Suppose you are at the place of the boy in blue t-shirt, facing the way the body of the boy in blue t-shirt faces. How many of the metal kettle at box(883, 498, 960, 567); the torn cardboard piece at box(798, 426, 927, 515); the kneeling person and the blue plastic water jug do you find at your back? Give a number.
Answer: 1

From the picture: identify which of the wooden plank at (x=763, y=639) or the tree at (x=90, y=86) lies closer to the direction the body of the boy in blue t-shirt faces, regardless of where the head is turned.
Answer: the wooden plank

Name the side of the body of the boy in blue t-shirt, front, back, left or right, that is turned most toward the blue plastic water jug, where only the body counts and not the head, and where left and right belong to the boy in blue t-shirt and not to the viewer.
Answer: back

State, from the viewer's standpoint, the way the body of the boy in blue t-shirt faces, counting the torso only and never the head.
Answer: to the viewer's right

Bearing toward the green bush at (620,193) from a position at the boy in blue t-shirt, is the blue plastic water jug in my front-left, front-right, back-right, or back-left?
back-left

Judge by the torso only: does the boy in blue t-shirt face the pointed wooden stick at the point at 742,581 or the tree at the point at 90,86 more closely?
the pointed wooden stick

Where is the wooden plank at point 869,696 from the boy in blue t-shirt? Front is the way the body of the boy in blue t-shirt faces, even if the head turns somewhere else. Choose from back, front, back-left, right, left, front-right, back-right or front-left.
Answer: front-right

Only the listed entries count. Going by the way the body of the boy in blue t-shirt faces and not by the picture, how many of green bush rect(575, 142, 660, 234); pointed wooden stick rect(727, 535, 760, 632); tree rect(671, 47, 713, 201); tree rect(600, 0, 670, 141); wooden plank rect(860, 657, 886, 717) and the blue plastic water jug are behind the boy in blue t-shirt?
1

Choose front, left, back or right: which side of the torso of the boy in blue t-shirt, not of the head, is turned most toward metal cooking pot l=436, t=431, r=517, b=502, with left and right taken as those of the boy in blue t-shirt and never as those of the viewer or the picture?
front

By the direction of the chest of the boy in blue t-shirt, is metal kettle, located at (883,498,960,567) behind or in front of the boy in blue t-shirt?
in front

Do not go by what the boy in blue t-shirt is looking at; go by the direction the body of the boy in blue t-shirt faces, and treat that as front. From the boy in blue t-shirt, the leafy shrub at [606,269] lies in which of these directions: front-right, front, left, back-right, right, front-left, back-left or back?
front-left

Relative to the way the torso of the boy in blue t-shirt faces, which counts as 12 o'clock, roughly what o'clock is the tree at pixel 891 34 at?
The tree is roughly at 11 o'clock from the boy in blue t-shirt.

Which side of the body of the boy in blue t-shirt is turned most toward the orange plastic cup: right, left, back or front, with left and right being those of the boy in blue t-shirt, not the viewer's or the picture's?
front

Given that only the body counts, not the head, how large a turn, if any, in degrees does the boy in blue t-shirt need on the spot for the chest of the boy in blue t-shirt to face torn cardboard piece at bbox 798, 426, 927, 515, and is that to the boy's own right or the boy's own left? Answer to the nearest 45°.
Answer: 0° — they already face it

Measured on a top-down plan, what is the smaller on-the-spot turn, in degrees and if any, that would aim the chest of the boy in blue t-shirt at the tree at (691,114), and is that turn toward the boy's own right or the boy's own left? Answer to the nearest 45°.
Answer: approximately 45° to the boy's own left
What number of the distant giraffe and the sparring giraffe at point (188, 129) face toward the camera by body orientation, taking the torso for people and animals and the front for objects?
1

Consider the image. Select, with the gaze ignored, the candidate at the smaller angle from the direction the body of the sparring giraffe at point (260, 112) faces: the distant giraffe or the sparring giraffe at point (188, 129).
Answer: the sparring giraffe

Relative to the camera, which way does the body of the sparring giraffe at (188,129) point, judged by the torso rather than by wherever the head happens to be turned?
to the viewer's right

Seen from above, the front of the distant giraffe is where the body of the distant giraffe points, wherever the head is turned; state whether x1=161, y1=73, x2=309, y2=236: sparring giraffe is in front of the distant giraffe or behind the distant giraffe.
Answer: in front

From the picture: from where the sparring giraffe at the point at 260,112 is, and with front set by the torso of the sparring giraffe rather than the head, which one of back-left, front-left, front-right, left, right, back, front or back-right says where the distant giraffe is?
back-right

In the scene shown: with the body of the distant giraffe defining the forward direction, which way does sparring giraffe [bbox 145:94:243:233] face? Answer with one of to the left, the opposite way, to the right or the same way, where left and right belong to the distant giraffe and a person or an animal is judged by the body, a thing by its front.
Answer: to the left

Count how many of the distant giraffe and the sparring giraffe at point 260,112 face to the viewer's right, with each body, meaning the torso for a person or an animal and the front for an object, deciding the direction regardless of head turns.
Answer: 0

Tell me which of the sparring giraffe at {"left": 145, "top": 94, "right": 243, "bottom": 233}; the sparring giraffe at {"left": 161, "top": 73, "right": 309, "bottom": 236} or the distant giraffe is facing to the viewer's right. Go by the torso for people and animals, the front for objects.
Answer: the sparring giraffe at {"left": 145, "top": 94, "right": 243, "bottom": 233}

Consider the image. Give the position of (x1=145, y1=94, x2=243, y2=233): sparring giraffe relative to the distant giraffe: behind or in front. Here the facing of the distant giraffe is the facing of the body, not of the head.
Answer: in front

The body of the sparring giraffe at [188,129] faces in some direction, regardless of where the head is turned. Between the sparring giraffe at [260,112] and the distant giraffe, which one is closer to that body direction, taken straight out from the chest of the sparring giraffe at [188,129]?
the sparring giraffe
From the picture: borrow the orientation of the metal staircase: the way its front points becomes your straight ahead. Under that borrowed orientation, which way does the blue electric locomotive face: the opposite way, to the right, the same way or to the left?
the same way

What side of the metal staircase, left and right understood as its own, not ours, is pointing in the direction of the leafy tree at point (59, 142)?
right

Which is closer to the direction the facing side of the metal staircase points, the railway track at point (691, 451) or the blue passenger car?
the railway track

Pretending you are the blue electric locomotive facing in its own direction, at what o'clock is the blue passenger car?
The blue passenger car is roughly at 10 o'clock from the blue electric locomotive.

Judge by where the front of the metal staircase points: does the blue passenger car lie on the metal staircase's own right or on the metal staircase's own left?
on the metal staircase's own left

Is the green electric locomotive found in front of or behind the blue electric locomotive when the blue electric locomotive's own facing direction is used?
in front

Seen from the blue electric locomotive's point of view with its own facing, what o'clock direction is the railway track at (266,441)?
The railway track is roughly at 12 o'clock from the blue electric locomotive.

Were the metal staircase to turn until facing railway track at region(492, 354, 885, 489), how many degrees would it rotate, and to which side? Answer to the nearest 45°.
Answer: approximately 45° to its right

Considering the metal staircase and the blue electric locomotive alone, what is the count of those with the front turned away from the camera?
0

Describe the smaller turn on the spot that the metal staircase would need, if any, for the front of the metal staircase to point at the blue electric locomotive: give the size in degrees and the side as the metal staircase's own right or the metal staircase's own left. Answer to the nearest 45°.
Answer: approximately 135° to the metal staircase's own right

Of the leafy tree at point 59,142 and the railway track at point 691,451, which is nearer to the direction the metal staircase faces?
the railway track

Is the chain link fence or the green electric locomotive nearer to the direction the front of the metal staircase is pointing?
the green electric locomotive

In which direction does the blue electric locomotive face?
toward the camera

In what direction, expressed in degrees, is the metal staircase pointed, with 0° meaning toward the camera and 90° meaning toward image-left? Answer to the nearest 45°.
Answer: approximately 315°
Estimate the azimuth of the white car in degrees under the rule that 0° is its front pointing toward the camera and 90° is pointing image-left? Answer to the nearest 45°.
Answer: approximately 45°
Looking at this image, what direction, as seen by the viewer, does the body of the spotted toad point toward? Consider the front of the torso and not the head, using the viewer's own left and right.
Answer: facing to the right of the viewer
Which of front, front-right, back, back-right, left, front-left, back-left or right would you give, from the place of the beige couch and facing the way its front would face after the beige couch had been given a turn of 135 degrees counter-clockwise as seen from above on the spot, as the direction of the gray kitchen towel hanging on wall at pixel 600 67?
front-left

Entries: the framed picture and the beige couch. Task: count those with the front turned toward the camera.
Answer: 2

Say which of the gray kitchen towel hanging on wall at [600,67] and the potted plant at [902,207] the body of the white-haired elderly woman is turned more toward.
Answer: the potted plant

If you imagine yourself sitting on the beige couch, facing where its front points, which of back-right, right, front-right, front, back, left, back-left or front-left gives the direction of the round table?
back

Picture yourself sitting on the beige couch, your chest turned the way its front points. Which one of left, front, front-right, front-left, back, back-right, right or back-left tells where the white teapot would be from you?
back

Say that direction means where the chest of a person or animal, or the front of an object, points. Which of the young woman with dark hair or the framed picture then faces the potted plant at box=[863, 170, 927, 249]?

- What the exercise asks
Could you repeat the rows between the lines holding "Estimate the azimuth" and "Answer: the potted plant", inclusive, renaming "beige couch" to "tan sofa" and leaving everything else as it is?

- Expected answer
Estimate the azimuth of the white car in degrees under the rule that 0° is its front pointing toward the camera and 90° is pointing image-left? Answer to the nearest 45°.
Answer: approximately 45°
Looking at this image, what direction, as seen by the viewer, does the body of the spotted toad point toward? Consider the front of the torso and not the head, using the viewer's own left and right.
Answer: facing to the right of the viewer
Which of front, front-right, back, back-right, left, front-left, back-left or right would you give, from the place of the tan sofa and facing the way its front would face after the tan sofa had been given a turn of 135 degrees counter-clockwise as seen from above on the spot, as the direction of the gray kitchen towel hanging on wall at pixel 600 67?
front-left

Entries: the framed picture and the tan sofa. Task: count those with the front turned toward the camera.
Answer: 2

Say which of the gray kitchen towel hanging on wall at [600,67] and the potted plant at [902,207] the body of the white-haired elderly woman is turned more toward.
Answer: the potted plant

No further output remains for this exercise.